Factory Method
13 Mar 2022Intent
Define an interface for creating an object, but let the subclasses decide which class to instantiate. Factory method lets a class defer instantiation to subclasses.
Also known as
Virtual Constructor.
Applicability
Use the factory method when:
- A class can't anticipate the class of objects it must create.
- A class wants it's subclasses to specify the objects it creates.
- Classes delegate responsibility to one of the several helper subclasses, and you want to localize the knowledge of which subclass is the delegate.
Structure
Participants
- Product: defines the interface of objects that factory method creates.
- Concrete Product: implements the Product interface.
- Creator: declares the factory method, which returns an object of type Product. Creator may also define a default implementation of the factory methods that returns a default ConcreteProduct object. Creator may call the factory method to create a Product object.

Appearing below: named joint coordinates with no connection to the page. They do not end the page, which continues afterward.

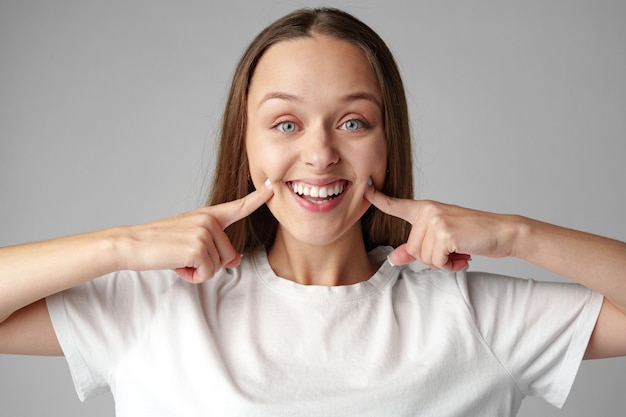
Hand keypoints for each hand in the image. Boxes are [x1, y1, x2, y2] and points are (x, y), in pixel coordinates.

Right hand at [122, 180, 273, 282]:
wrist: (132, 244)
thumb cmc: (160, 243)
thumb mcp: (191, 242)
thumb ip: (216, 248)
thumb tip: (237, 260)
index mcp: (207, 215)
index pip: (237, 207)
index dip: (257, 199)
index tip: (271, 188)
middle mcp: (209, 220)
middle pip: (229, 256)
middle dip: (209, 265)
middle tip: (184, 256)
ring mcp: (204, 232)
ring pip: (219, 266)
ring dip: (198, 271)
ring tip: (178, 259)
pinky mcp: (198, 247)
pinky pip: (207, 273)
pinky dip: (193, 276)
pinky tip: (178, 265)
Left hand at [364, 186, 518, 271]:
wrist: (502, 232)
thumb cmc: (473, 235)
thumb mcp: (441, 240)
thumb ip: (416, 249)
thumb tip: (393, 259)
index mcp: (426, 209)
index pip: (397, 204)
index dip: (379, 199)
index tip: (366, 190)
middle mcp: (428, 211)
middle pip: (412, 249)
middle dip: (432, 258)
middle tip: (452, 252)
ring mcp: (435, 221)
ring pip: (423, 257)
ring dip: (443, 263)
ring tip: (459, 252)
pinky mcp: (444, 233)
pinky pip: (436, 261)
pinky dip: (449, 265)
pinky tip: (462, 256)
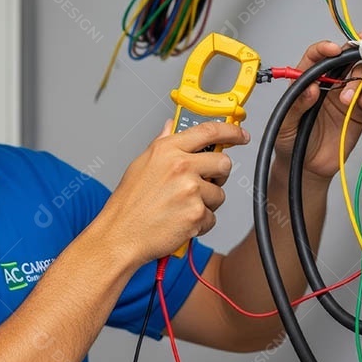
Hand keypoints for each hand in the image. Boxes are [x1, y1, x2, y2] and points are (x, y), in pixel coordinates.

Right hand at [100, 121, 249, 265]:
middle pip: (223, 163)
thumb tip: (171, 126)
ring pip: (219, 194)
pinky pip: (212, 217)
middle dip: (218, 174)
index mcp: (167, 150)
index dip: (230, 131)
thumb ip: (162, 143)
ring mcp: (190, 191)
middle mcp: (180, 166)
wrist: (121, 235)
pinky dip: (200, 223)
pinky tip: (180, 222)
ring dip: (206, 203)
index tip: (240, 134)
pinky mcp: (196, 215)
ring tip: (181, 207)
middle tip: (203, 183)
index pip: (208, 131)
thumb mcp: (141, 164)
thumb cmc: (129, 203)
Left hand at [272, 32, 361, 183]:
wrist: (307, 167)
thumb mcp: (285, 124)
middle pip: (343, 59)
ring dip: (360, 78)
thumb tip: (310, 88)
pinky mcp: (359, 111)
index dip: (325, 49)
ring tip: (349, 98)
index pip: (316, 57)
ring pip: (360, 74)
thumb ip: (296, 105)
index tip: (333, 50)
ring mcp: (345, 95)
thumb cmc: (290, 141)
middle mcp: (327, 83)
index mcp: (306, 80)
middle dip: (355, 49)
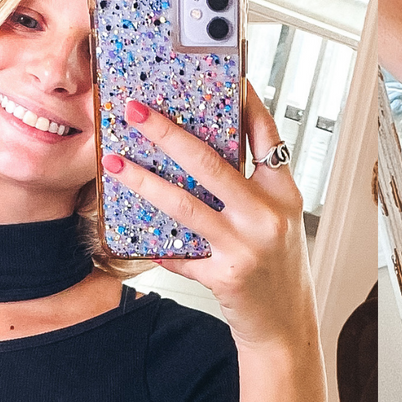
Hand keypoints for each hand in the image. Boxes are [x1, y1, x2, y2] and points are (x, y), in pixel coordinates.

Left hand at [102, 85, 316, 355]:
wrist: (285, 328)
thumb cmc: (277, 271)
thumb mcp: (276, 220)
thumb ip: (250, 185)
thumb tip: (206, 147)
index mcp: (283, 194)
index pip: (264, 135)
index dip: (243, 101)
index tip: (218, 73)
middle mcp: (267, 216)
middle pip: (210, 163)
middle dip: (167, 133)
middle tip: (136, 111)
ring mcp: (246, 247)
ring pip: (185, 204)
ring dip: (144, 180)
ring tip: (116, 161)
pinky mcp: (226, 276)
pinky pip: (180, 253)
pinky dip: (155, 241)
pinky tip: (131, 228)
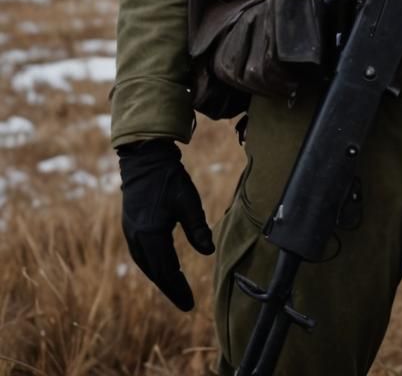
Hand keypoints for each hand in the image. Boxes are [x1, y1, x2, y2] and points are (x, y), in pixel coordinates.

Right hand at [117, 138, 213, 311]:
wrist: (145, 159)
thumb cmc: (169, 178)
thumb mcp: (188, 201)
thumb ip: (197, 227)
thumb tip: (208, 252)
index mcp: (151, 235)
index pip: (166, 271)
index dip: (178, 288)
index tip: (190, 305)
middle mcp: (137, 238)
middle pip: (155, 272)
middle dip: (170, 288)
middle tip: (185, 303)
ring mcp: (131, 232)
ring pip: (146, 264)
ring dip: (161, 277)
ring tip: (175, 288)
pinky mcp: (130, 225)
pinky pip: (142, 254)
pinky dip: (153, 265)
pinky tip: (161, 266)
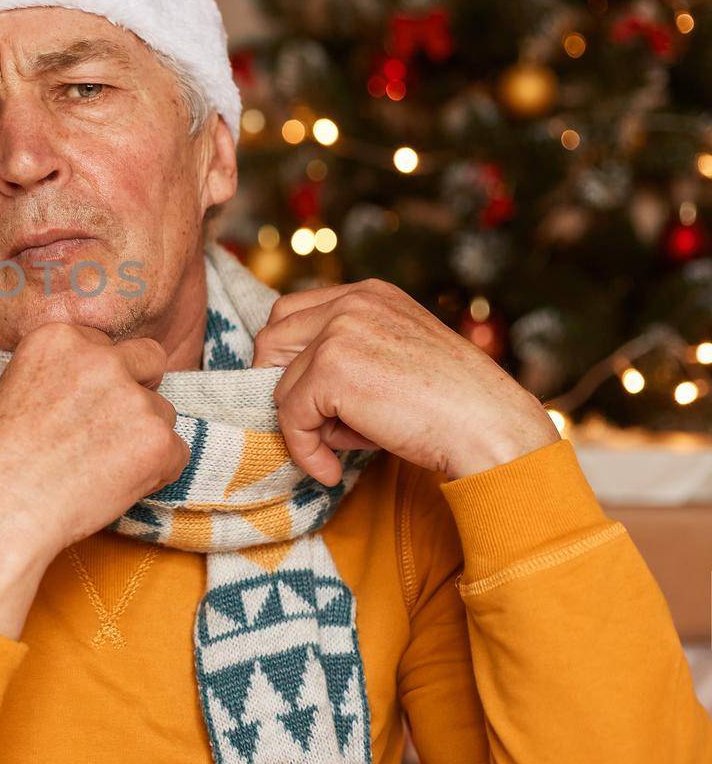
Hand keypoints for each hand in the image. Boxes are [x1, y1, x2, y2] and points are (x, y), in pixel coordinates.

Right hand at [0, 323, 188, 636]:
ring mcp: (134, 398)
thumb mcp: (13, 388)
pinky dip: (157, 473)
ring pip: (163, 413)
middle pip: (150, 360)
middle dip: (138, 389)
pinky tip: (116, 487)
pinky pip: (178, 454)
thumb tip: (89, 391)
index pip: (107, 345)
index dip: (100, 378)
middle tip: (109, 430)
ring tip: (100, 469)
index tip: (82, 407)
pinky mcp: (157, 441)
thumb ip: (59, 375)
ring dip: (143, 437)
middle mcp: (103, 357)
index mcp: (62, 336)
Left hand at [251, 279, 559, 484]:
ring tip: (341, 447)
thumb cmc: (451, 409)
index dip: (287, 361)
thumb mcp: (393, 361)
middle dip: (283, 386)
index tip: (306, 400)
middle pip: (272, 338)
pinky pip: (289, 415)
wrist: (492, 429)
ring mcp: (340, 331)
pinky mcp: (332, 368)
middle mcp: (352, 302)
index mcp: (369, 294)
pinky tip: (330, 469)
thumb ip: (347, 359)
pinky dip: (304, 449)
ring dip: (302, 423)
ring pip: (278, 382)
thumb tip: (288, 391)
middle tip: (312, 425)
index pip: (292, 314)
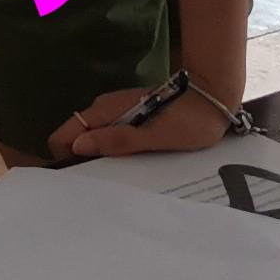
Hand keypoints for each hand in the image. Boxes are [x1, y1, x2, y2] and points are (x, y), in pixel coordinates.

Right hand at [51, 85, 232, 163]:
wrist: (215, 98)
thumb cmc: (190, 120)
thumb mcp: (156, 136)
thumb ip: (118, 141)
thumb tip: (79, 146)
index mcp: (106, 111)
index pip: (64, 134)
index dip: (64, 157)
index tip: (81, 176)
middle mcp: (105, 108)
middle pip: (76, 137)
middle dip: (82, 160)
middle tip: (107, 180)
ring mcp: (117, 111)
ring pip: (92, 137)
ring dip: (99, 157)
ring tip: (122, 174)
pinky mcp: (130, 115)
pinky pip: (109, 135)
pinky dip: (113, 150)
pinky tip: (133, 161)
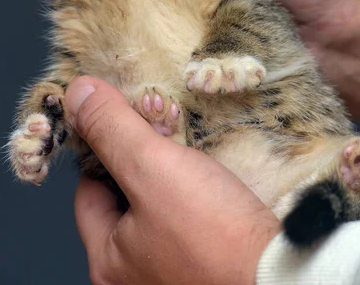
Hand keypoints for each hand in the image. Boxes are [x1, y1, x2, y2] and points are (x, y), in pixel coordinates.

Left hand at [65, 77, 279, 284]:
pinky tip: (209, 173)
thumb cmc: (213, 232)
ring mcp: (172, 273)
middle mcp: (134, 276)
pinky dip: (193, 192)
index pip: (89, 191)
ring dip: (169, 173)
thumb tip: (76, 94)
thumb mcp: (151, 169)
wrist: (283, 276)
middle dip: (140, 159)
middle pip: (125, 199)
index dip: (104, 150)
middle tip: (161, 128)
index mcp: (108, 263)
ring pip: (158, 206)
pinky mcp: (206, 265)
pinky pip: (188, 219)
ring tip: (185, 144)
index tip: (125, 122)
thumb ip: (112, 129)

- ConcreteCreator: overrides the factory method to return an instance of ConcreteProduct.
Collaborations
Creator relies on it's subclasses to define the factory method so that it returns an instance of the appropriate ConcreteProduct.
Consequences
- Factory method eliminate the need to bind application-specific classes into your code.
- Provides hooks for subclasses.
- Connects parallel class hierarchies.
Sample Code
Related Patterns
- Abstract Factory is often implemented with Factory method.
- Factory methods are usually called within Template Methods.
- Prototypes don't require subclassing Creator. However, they often require an Initialize operation on the Product class. Creator uses Initialize to initialize the object. Factory Method doesn't require such an operation.